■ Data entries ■
──────────

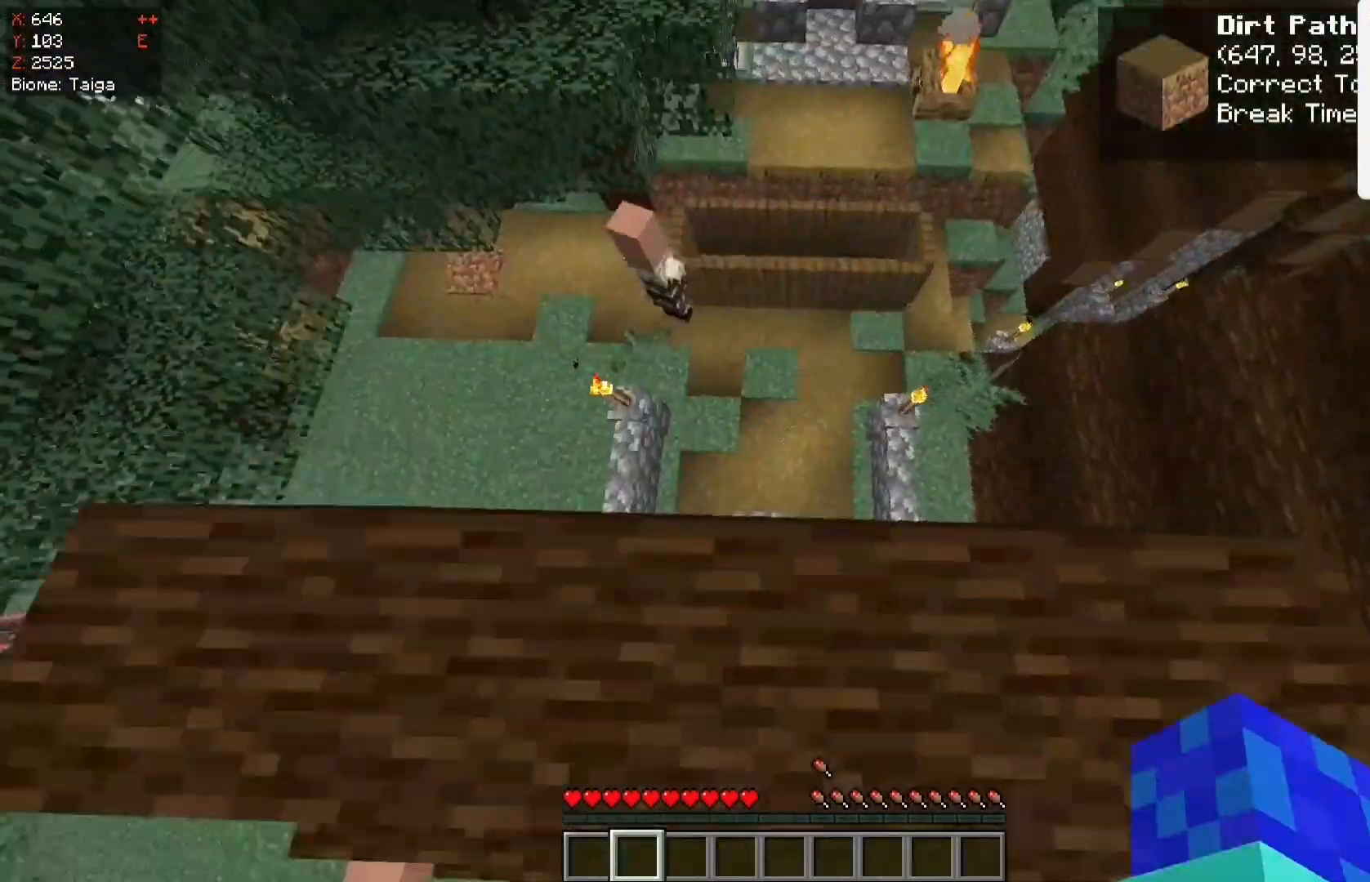
{"keys": [], "mouse": [], "events": [[33, "mouse_left", "down"], [267, "mouse_left", "up"]]}
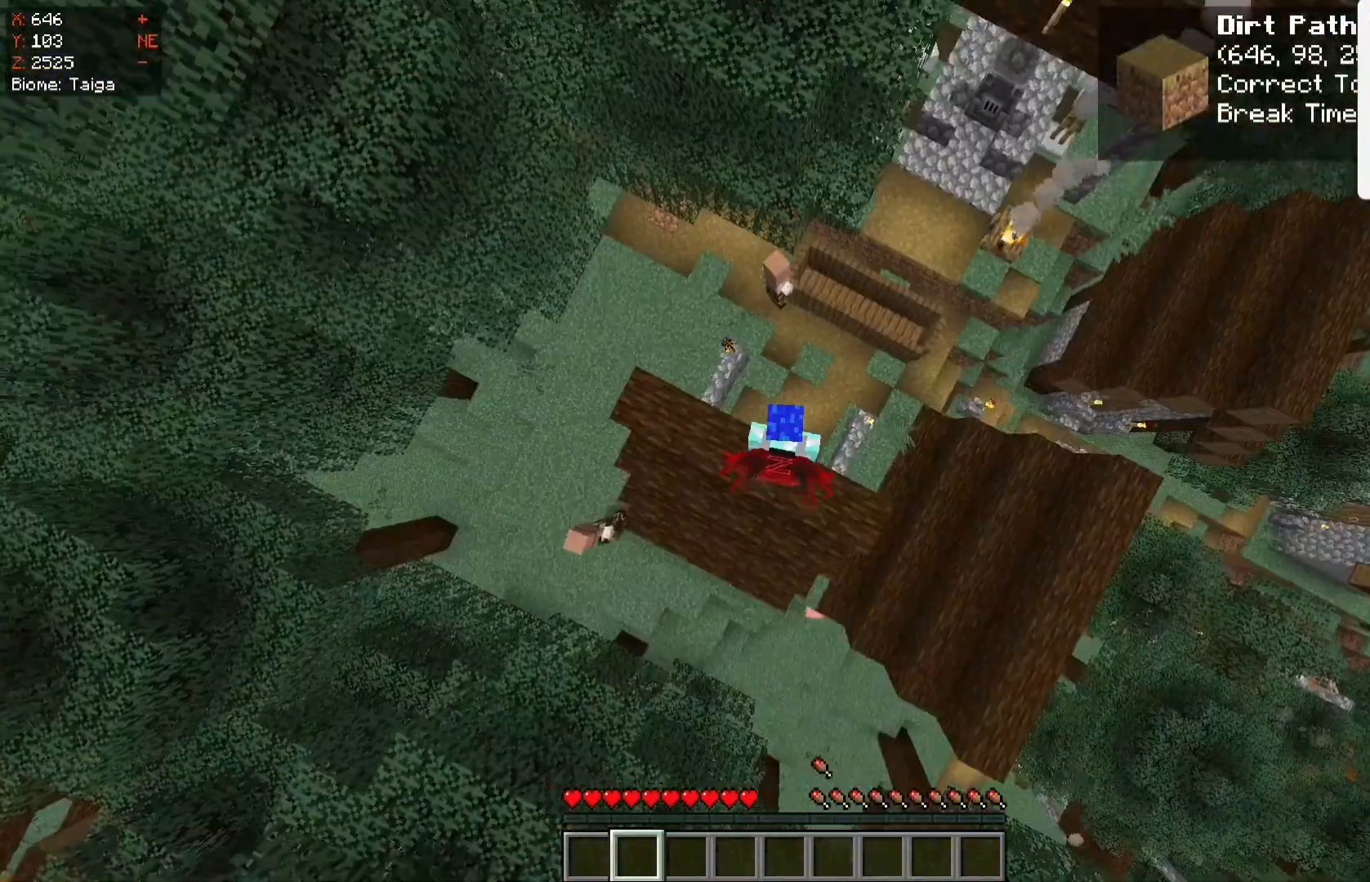
{"keys": [], "mouse": [], "events": []}
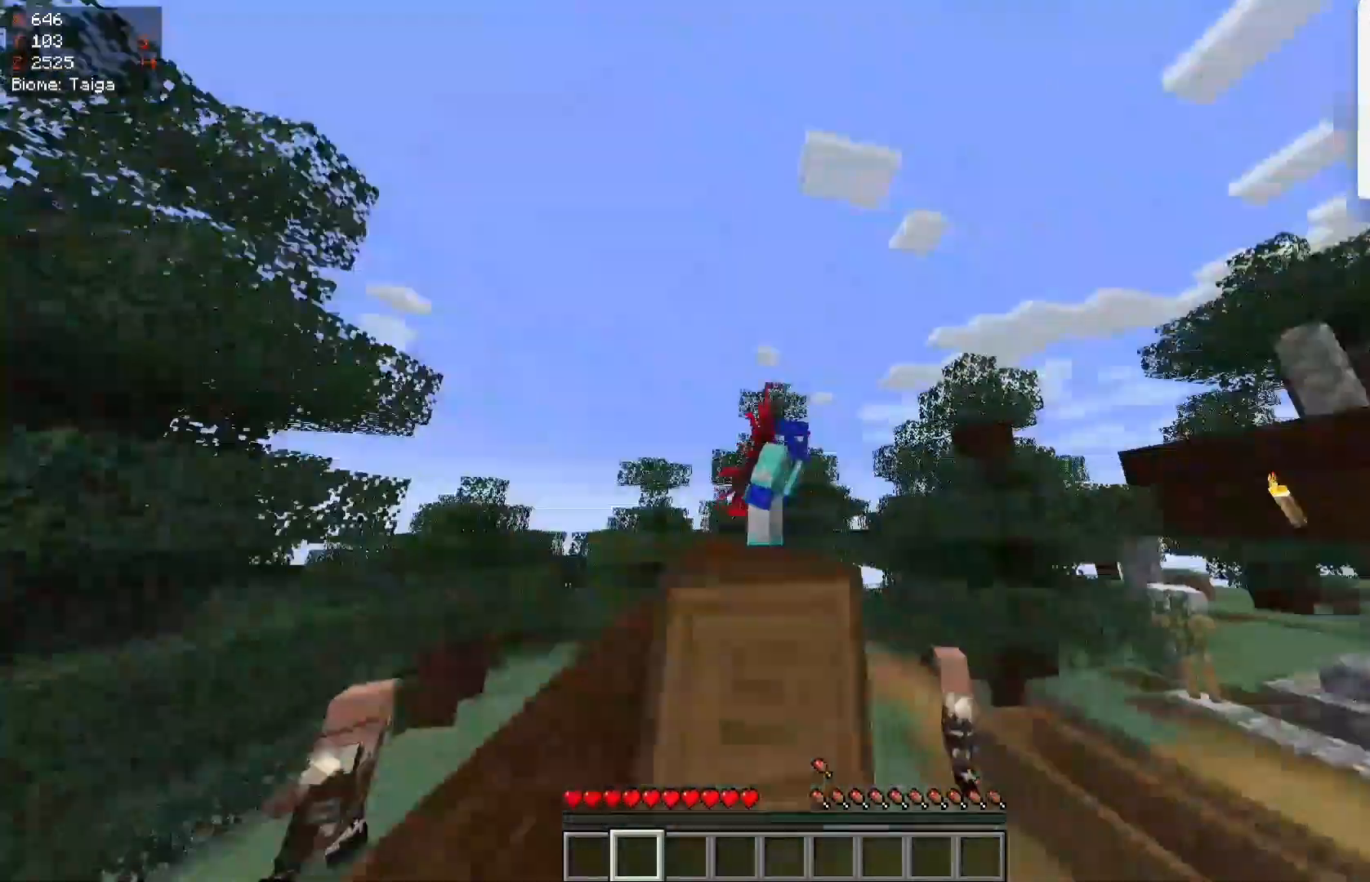
{"keys": [], "mouse": [], "events": []}
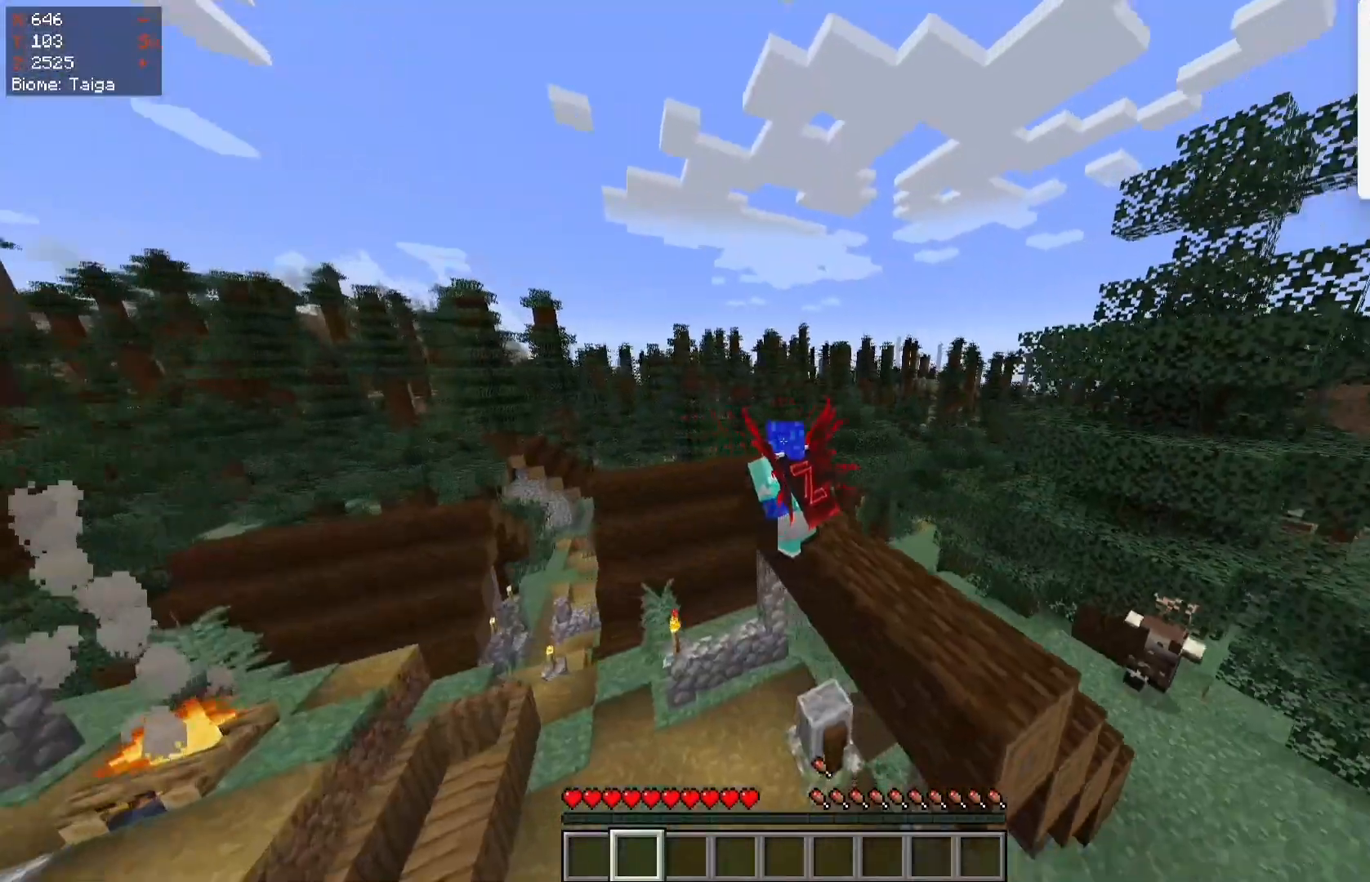
{"keys": ["space"], "mouse": [], "events": [[433, "space", "down"]]}
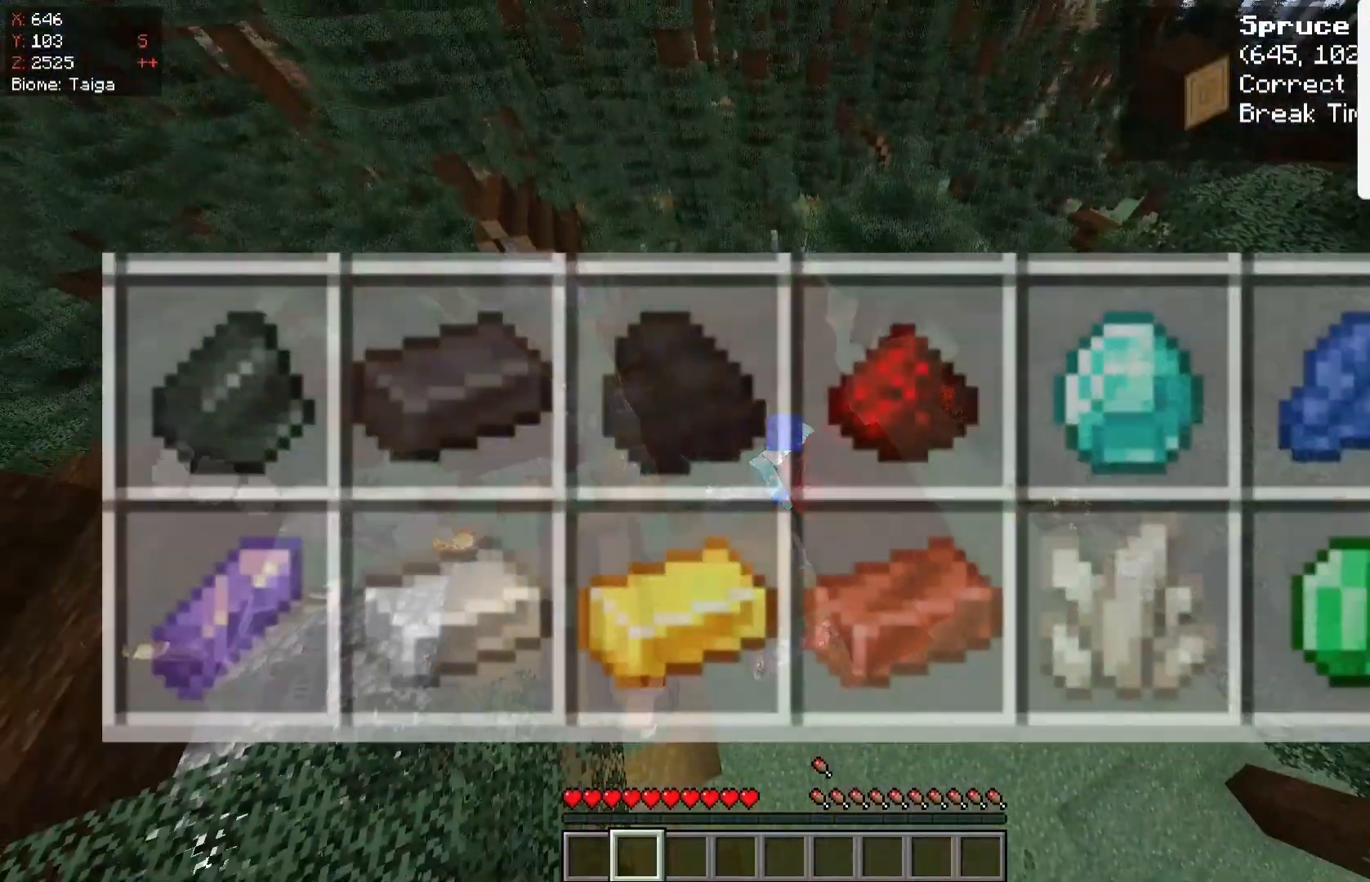
{"keys": ["space"], "mouse": [], "events": []}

──────────

■ ACTIVITY ■
All lines with the string "space" must be copied from the data.

■ WRITTEN ANSWER ■
{"keys": ["space"], "mouse": [], "events": [[433, "space", "down"]]}
{"keys": ["space"], "mouse": [], "events": []}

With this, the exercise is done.